To safeguard its business model, Time Warner is investing in more high-profile content for its subscription-based online offering HBO NOW, which affords viewers access to the premium cable network's extensive library without the need of a pay-TV contract. Time Warner, said Bewkes, also plans to extend the time period that it retains rights to its programming before licensing it to aggregation platforms, a move that may hurt Netflix as well as Amazon.

In recent weeks, Time Warner has inked deals with Vice for a daily news show, Sesame Street for older and new shows, and millennial favorites Jon Stewart and Bill Simmons to do short- and longer-form programming for HBO.

Such programming is certain to attract subscribers to the $15 per month HBO NOW service -- but it also adds to expenses, and a lowering of profit expectations.

CBS (CBS) - Get Report CEO Les Moonves is clearly keenly aware that no one knows how soon the traditional pay-TV bundle of 150-plus channels will unravel. But change is inevitable, as Moonves acknowledged with investors on Tuesday.

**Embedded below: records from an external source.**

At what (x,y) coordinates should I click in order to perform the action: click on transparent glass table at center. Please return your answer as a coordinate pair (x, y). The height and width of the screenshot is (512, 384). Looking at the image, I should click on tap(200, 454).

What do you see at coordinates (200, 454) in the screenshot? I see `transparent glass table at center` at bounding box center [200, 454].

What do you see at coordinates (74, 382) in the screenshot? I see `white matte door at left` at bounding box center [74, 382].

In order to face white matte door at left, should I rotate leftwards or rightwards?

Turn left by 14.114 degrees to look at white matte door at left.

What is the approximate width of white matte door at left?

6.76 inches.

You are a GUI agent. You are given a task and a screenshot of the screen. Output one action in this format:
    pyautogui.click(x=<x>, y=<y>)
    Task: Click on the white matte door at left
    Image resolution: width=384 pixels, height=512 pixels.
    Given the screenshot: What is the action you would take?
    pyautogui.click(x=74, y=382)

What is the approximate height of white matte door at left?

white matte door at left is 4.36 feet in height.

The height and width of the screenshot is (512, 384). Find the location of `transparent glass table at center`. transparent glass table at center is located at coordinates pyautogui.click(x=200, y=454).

"There is no question, there is going to be change from the 180-channel universe," he said in an investor conference call, discussing earnings. "People want more specificity on what they are watching."

To hedge against an acceleration of cord-cutters, or more importantly, cord-nevers -- households that have never had a pay-TV contract -- Moonves is planning to put more exclusive content on its CBS All-Access streaming service. That's similar to the steps HBO CEO Richard Plepler has taken. And CBS said it will produce a new slate of Star Trek episodes for 2017 available only on its online streaming service.

CBS, which continues to win ratings with The Big Bang Theory, Blue Bloods and Scorpion, posted third-quarter profits that beat expectations. Yet in a display of investor uneasiness about the outlook for major media companies, shares of New York-based CBS were slipping 0.8% Wednesday to $47.84.

Discovery Communications (DISCA) - Get Report , which reported its third-quarter earnings on Tuesday, was also falling on Wednesday despite producing results that beat expectations. Silver Spring, Md.-based Discovery posted a third-quarter ad revenue increase of 6% as sales reached $1.56 billion, beating consensus forecasts.

"Third-quarter domestic ad growth was the best it has been in over a year," said John Janedis, the Jefferies media analyst, in an investor note.

Discovery even said it plans to spend roughly $1.5 billion over the next 12 months buying back its stock. But on a day when Time Warner lowered its 2016 forecast, Discovery shares were falling 5.2% to $29.45.